+++ EXTRACTED TEXT

Testing showed that for a movie with a difficulty level of B1, the model predicted more values of class “B1,B2”.
It accurately determined that this is not the A2 or B2 level, so we can develop this approach further to obtain more accurate forecasts.
Conclusion
Goal: The goal of the project is to predict the level of complexity of an English-language movie by subtitles.
Baseline Information:
- Small data size
- Strong class imbalance
- Lack of criteria for determining the level of difficulty
Approaches:
- Building models based on numerical features of comparing CEFR dictionaries and movie subtitles. The results did not give a good level of accuracy. The best prediction turned out to be for the A2/A2+ level
- Building models for text data based on constructing a vector of words of CEFR dictionaries in subtitles. The accuracy results turned out better. The best prediction turned out to be for level B2.
- Building models on generated text data using the probability of meeting several words in the text side by side. This approach gave the highest accuracy. The best prediction turned out to be for class A2/A2+
Recommendations:
- Collect more data for training.
- Use methods and linguistic approaches based on which experts determine the level of complexity of the text.
- Implement pre-trained models to determine the complexity of subtitles by: semantic proximity of the meanings of texts, to find patterns and sequences of words and parts of speech in the text.
Thank you for your interest!

++++++
+++ EXTRACTED MATERIAL

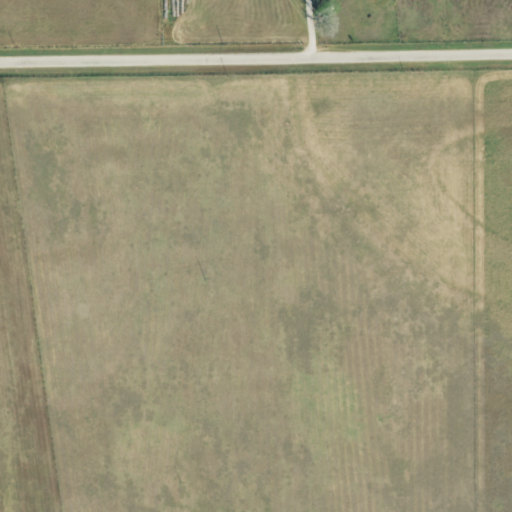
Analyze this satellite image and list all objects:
road: (310, 27)
road: (256, 55)
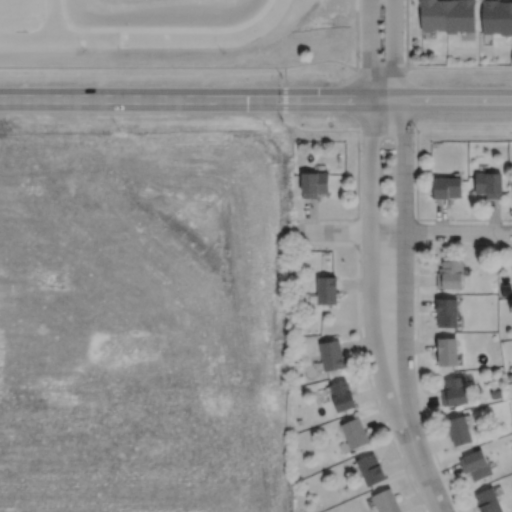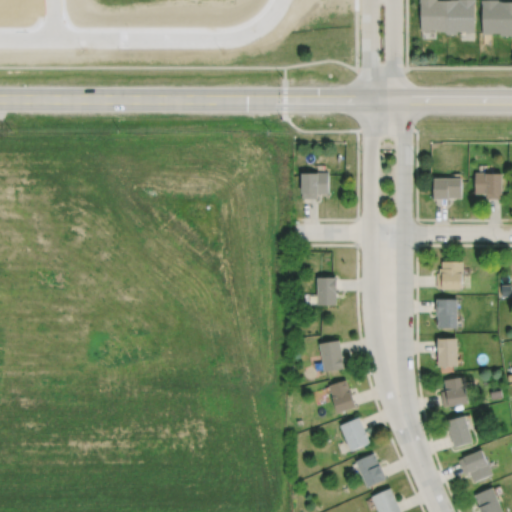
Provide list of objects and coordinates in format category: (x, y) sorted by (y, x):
building: (433, 14)
building: (447, 15)
building: (459, 15)
building: (496, 16)
building: (496, 16)
building: (511, 17)
road: (48, 18)
road: (406, 34)
road: (358, 35)
road: (146, 37)
road: (369, 50)
road: (394, 50)
street lamp: (360, 59)
road: (322, 61)
street lamp: (403, 61)
road: (142, 67)
road: (458, 67)
road: (381, 69)
road: (285, 93)
road: (357, 99)
road: (185, 100)
road: (441, 100)
road: (319, 130)
road: (386, 130)
road: (357, 174)
road: (416, 174)
building: (313, 184)
building: (314, 184)
building: (488, 184)
building: (488, 184)
building: (447, 187)
building: (447, 188)
road: (402, 231)
road: (403, 267)
road: (369, 271)
building: (450, 274)
building: (450, 275)
building: (326, 290)
building: (326, 290)
crop: (144, 311)
building: (446, 312)
building: (447, 312)
building: (447, 351)
building: (447, 351)
building: (331, 354)
building: (331, 355)
building: (454, 391)
building: (454, 392)
building: (341, 395)
building: (341, 395)
building: (459, 430)
building: (459, 430)
building: (354, 432)
building: (354, 433)
building: (475, 464)
building: (475, 465)
building: (370, 469)
building: (370, 469)
road: (424, 473)
building: (487, 500)
building: (488, 500)
building: (385, 501)
building: (386, 501)
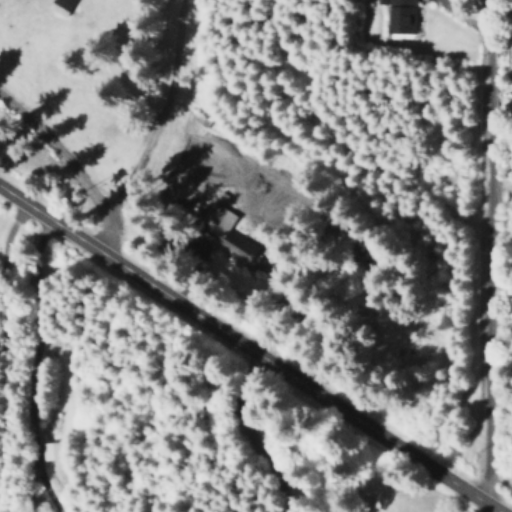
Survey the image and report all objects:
building: (60, 6)
building: (399, 15)
road: (150, 129)
road: (483, 252)
road: (248, 349)
road: (30, 368)
road: (257, 432)
building: (52, 450)
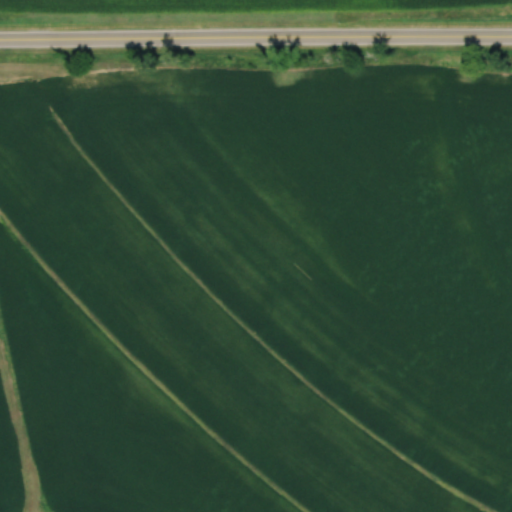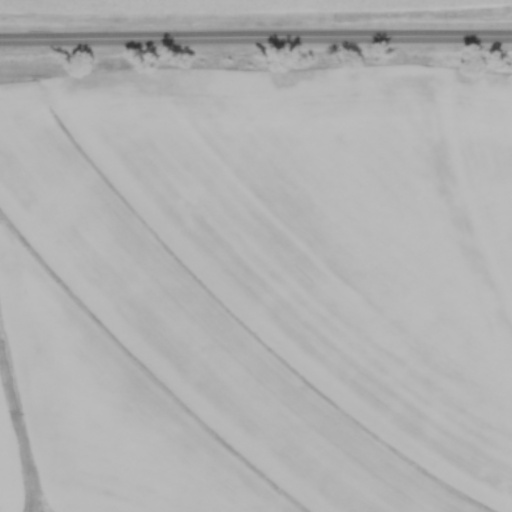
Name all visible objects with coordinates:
road: (256, 36)
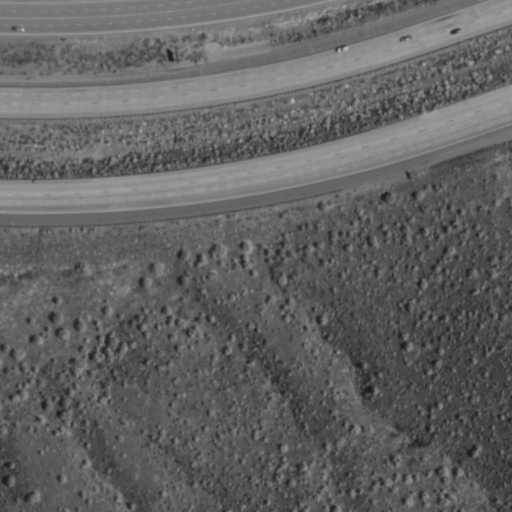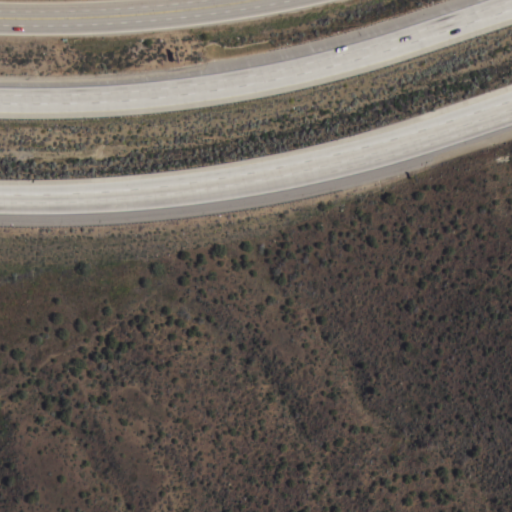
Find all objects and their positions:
road: (117, 13)
road: (258, 72)
road: (260, 164)
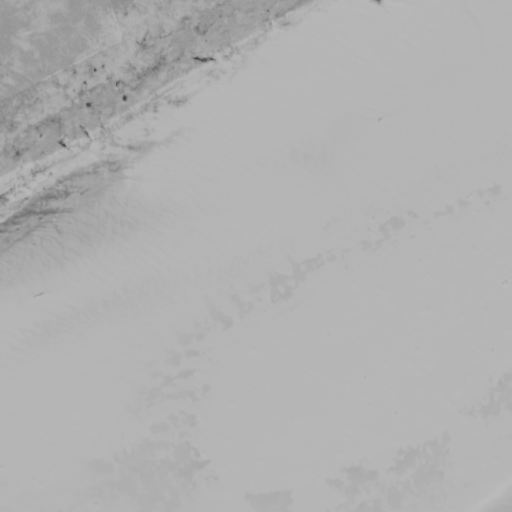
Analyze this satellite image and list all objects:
river: (173, 168)
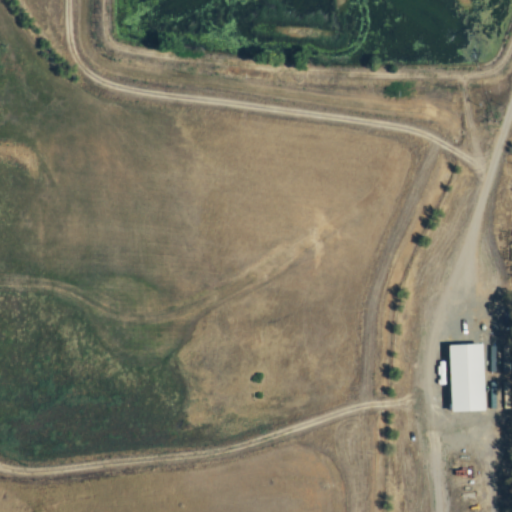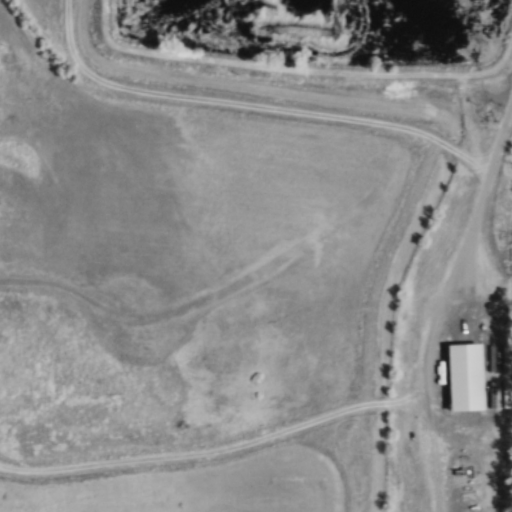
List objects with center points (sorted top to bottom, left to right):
road: (477, 203)
building: (463, 378)
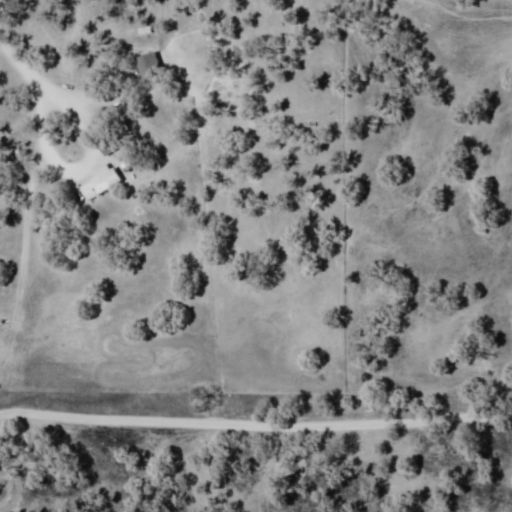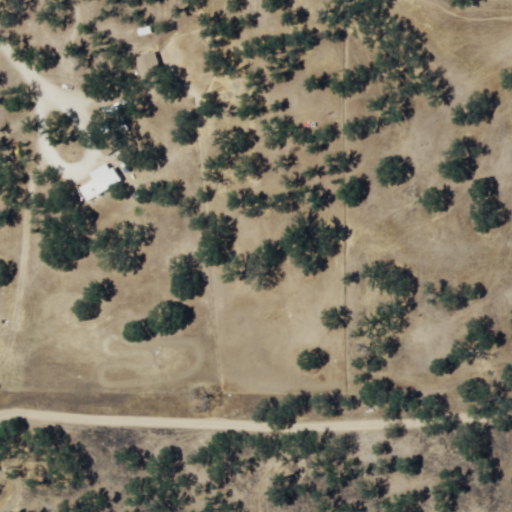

++++++

WHAT YOU WILL DO>
1 – In the movie subtitle difficulty summary, which modeling approach gave the highest accuracy?
2 – Quote the movie subtitle difficulty summary, starting with "- Building models on" and going on through "in the text.".

RESPONSES BY TASK>
1 – The approach that built models on generated text data using the probability of several words appearing side by side gave the highest accuracy.

2 –
- Building models on generated text data using the probability of meeting several words in the text side by side. This approach gave the highest accuracy. The best prediction turned out to be for class A2/A2+
Recommendations:
- Collect more data for training.
- Use methods and linguistic approaches based on which experts determine the level of complexity of the text.
- Implement pre-trained models to determine the complexity of subtitles by: semantic proximity of the meanings of texts, to find patterns and sequences of words and parts of speech in the text.